CHI POTEVA IMMAGINARE CHE LO SCHERMO POTESSE ARRIVARE AL CUORE?
di Marzia Alati
Tutto avviene tra le quattro mura domestiche.
Mi alzo, faccio colazione, qualche esercizio per tenere vivo il corpo, una doccia calda e buona musica per tenere alto l’animo; mi vesto, mi sistemo i capelli e via: inizia la giornata!
La giornata di lavoro dentro alle quattro mura domestiche.
La giornata di lavoro seduta alla scrivania e davanti al PC.
Ricordo che da ragazzina volevo lavorare con i ragazzi e con l’arte.
Dicevo “io da grande voglio fare un lavoro dinamico, con le persone intendo, che possa restituire la bellezza dell’incontro e della relazione, facendo esperienze indimenticabili per poter crescere, anche quando avrò 60 anni.”
Dietro ad un computer? Come è possibile?
Non nego che all’inizio fossi spaventata: non mi sentivo in grado di poter lavorare in questo modo, non volevo diventare un distributore di servizi, volevo l’incontro: nutrire e nutrirmi di quella relazione che contraddistingue il nostro lavoro.

•••

• _USO DELLE INFORMAZIONI_
• 1. Estrai dal testo sul lavoro davanti allo schermo il passo tra "La giornata di lavoro seduta" e "Come è possibile?", estremi inclusi.
• 2. Nel testo sul lavoro davanti allo schermo, con chi e con che cosa voleva lavorare da ragazzina chi scrive?
• 3. Prosegui il testo sul lavoro davanti allo schermo dopo l'ultima frase riportata.

Voci di dati salvate:
•••

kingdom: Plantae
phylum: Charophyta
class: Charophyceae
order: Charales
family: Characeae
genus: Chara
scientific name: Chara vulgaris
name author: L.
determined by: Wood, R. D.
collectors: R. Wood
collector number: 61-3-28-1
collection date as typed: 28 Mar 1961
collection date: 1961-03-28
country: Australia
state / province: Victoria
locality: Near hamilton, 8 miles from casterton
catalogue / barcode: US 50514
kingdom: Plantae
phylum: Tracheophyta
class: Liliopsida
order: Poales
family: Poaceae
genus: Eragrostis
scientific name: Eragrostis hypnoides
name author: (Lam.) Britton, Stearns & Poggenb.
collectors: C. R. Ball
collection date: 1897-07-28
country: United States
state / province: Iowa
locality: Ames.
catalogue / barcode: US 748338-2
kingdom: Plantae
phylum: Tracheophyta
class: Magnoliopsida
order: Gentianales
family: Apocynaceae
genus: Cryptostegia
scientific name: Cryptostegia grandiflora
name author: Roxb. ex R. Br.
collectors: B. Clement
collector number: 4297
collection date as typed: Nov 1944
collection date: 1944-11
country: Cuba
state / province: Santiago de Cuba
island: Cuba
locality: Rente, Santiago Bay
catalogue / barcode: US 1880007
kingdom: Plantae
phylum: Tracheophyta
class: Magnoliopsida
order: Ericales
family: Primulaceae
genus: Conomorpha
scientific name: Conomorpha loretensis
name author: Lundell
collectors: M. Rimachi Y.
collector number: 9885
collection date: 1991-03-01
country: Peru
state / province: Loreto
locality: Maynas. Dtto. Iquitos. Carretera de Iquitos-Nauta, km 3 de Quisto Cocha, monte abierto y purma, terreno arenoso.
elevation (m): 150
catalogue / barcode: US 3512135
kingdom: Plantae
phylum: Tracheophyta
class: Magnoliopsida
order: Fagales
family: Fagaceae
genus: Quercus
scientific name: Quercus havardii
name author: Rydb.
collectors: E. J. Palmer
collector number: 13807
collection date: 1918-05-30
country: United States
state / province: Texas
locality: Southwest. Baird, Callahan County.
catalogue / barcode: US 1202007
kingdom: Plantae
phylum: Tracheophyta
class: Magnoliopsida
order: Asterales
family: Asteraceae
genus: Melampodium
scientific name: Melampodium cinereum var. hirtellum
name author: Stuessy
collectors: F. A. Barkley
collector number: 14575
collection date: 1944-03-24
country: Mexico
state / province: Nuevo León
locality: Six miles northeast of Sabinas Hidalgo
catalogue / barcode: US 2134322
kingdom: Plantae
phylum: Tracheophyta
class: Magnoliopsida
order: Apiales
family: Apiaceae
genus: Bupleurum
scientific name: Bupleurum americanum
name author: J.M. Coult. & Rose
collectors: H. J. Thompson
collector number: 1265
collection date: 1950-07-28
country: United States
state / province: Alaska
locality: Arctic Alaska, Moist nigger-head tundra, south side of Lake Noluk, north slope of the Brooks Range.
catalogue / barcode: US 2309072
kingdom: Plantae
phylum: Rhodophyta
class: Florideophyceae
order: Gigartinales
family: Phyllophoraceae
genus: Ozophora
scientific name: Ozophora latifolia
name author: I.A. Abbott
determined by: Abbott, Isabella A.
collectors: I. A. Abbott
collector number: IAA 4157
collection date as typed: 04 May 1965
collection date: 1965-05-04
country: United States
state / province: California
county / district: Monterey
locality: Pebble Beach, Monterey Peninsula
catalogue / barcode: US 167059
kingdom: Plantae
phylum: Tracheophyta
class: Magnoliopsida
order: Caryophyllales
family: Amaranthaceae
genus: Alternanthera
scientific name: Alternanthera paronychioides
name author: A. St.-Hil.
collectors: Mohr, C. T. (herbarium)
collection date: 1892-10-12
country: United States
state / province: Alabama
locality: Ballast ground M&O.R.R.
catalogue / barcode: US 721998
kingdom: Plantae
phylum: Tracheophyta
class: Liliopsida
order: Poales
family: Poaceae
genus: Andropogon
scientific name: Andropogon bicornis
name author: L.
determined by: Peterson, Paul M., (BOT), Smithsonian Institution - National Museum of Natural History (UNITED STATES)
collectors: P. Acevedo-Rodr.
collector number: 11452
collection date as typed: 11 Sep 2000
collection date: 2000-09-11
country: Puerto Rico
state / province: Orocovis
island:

•••

• _RISPOSTE_
• 1.
La giornata di lavoro seduta alla scrivania e davanti al PC.
Ricordo che da ragazzina volevo lavorare con i ragazzi e con l’arte.
Dicevo “io da grande voglio fare un lavoro dinamico, con le persone intendo, che possa restituire la bellezza dell’incontro e della relazione, facendo esperienze indimenticabili per poter crescere, anche quando avrò 60 anni.”
Dietro ad un computer? Come è possibile?

• 2. Con i ragazzi e con l'arte.

• 3.
Ora è passato più di un mese da quando ho iniziato a lavorare con i ragazzi da remoto.
Chi poteva immaginarsi che lo schermo potesse arrivare al cuore?
Beh, io no di certo. Non ho mai prediletto la comunicazione telematica; sono una romantica vecchio stampo: ho bisogno dello sguardo e soprattutto delle mani, che toccano, parlano, creano, giocano. E che ti rendono U-mano.
La giornata parte con una chiamata: entro così nelle case dei ragazzi e loro entrano nella mia. Prima di iniziare a lavorare per la scuola, facciamo un altro tipo di lavoro: “Come stai? Come stai pensando questo tempo? Che film hai visto? Cosa hai sognato stanotte? Cosa sta succedendo lì fuori? Dove abbiamo sbagliato?”.
Ora le domande si sono già trasformate: “Cosa farò la prima volta che potrò uscire? Chi incontrerò quando potrò tornare per le strade? Che festa faremo quando cominceremo a rivederci?”.
Poi i compiti. I ragazzi sono tutti molto organizzati: mandano prima i compiti per darmi la possibilità di prepararmi, puntuali nell’orario di apertura e di chiusura. Centrati e con tanta voglia di restare a galla. Si impegnano in ciò che fanno, rispettano le consegne, è l’unica cosa che gli è rimasta.
Qualcun altro invece fa fatica a reagire, occhi gonfi e poco reattivo, poco spazio per riflettere e per esprimersi, ma puntuale al nostro appuntamento, perché forse è l’unico della giornata.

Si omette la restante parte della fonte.